Data to use: Begin
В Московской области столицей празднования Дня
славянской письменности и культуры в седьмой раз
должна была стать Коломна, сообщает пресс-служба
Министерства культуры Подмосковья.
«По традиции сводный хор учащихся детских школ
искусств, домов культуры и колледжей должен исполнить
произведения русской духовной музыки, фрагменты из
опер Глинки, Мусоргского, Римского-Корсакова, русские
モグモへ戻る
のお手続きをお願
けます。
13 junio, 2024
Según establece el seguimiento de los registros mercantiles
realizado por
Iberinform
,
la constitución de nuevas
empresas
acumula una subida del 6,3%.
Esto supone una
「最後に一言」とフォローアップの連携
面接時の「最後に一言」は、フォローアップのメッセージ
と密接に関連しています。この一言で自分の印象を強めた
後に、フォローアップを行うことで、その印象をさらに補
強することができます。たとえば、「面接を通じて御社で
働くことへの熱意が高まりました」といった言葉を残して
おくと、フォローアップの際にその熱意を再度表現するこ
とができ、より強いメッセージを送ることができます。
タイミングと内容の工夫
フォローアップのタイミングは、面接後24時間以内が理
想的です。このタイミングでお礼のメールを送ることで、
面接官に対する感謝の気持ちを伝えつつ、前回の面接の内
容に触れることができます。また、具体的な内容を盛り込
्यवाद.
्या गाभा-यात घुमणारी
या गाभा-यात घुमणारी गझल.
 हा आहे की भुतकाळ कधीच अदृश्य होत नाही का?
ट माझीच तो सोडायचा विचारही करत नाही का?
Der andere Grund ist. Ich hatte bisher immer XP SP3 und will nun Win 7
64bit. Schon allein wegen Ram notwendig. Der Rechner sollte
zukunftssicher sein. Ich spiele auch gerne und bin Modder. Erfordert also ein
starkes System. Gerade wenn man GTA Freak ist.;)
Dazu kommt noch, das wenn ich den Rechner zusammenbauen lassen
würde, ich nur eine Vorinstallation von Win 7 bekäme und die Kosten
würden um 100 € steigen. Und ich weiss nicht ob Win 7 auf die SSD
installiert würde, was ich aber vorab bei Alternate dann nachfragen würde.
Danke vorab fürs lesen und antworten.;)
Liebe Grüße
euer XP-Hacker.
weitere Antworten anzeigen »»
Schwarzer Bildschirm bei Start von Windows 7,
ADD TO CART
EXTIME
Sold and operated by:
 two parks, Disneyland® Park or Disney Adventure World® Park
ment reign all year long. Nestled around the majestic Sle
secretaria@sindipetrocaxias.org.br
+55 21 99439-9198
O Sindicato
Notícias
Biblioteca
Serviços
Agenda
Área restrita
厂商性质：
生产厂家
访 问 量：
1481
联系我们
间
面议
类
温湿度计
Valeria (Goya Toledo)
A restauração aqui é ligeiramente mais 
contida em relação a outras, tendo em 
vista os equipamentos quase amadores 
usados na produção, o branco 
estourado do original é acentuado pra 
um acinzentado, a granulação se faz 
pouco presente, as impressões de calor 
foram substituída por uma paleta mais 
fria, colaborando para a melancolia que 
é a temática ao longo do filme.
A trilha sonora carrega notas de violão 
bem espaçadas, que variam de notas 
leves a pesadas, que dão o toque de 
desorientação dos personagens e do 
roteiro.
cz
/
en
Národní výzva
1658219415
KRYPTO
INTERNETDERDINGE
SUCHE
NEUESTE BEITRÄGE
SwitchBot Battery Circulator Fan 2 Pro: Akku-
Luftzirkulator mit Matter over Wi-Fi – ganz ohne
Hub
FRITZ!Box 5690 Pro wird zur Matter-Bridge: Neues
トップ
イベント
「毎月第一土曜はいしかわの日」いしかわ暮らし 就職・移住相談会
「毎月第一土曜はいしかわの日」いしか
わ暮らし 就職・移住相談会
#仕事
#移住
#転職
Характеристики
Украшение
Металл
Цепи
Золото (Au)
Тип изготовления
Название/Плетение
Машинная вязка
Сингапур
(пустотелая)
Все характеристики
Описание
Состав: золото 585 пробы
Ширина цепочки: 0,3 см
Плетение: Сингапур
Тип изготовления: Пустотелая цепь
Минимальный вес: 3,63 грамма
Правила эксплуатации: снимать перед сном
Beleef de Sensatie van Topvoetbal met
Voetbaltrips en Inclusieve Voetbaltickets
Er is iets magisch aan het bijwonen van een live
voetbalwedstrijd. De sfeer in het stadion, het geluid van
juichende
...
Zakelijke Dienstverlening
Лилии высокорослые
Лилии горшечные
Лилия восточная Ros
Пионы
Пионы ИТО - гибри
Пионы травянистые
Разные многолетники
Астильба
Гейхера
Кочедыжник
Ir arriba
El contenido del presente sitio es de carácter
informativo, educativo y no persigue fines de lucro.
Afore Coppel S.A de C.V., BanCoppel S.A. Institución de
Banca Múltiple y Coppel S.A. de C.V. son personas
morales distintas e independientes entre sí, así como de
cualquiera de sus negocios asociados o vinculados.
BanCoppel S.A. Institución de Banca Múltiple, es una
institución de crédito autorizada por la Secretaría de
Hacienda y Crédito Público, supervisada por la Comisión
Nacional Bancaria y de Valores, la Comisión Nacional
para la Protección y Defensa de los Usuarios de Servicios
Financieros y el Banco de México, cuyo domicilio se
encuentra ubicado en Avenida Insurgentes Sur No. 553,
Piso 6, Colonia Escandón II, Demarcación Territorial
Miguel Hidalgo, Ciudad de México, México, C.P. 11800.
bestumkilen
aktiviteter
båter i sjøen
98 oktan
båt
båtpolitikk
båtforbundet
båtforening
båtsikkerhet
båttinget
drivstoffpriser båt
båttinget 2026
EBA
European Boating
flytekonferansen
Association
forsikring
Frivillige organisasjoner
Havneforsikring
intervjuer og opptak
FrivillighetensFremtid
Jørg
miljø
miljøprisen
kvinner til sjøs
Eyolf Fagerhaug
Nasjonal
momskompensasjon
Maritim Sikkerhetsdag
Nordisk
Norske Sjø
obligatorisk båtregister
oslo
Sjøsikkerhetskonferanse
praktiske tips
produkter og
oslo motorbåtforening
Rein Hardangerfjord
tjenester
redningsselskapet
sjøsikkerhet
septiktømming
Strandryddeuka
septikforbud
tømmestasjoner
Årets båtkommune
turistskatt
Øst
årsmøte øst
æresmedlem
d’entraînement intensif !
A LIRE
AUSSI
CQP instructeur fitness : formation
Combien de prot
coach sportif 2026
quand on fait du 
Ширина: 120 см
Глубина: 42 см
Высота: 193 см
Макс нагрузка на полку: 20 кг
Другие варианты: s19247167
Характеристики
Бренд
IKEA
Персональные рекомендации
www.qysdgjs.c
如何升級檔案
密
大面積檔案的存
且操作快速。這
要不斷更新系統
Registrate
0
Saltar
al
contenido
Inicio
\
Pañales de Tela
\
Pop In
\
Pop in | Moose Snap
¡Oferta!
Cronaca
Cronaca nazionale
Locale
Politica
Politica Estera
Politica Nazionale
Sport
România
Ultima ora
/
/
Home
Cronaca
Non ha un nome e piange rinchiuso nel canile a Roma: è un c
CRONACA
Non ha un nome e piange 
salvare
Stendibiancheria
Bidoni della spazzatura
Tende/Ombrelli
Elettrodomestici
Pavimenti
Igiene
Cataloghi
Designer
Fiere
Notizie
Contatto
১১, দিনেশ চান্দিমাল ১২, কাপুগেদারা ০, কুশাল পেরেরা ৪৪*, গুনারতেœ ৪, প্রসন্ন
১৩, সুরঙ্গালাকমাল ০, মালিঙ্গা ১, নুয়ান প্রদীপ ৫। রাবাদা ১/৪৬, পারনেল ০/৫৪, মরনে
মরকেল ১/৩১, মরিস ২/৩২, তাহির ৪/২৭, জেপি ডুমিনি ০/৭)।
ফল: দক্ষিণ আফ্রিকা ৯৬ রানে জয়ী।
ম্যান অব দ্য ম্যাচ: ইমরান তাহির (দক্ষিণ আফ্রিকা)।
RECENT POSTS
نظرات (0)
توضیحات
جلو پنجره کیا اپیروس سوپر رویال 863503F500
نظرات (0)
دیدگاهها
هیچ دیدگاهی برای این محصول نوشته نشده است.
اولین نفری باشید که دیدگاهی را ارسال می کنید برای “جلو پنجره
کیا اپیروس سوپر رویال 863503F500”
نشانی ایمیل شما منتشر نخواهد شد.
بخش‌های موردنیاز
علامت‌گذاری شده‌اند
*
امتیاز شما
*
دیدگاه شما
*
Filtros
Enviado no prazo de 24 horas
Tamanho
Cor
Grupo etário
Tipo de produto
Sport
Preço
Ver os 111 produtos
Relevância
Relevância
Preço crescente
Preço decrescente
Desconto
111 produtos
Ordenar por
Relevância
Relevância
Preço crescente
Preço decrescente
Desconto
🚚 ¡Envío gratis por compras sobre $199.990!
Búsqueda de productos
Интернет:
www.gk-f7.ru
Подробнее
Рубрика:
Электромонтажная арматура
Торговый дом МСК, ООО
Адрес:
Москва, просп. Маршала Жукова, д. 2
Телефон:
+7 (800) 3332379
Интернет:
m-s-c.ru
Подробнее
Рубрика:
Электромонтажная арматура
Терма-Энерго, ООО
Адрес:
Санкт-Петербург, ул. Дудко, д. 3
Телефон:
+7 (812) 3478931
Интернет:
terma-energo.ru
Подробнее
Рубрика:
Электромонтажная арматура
Data to use: End
> [What is required]: Count every line of the records that holds "mais". State the number, nothing else.

> [Solution to this problem]: 2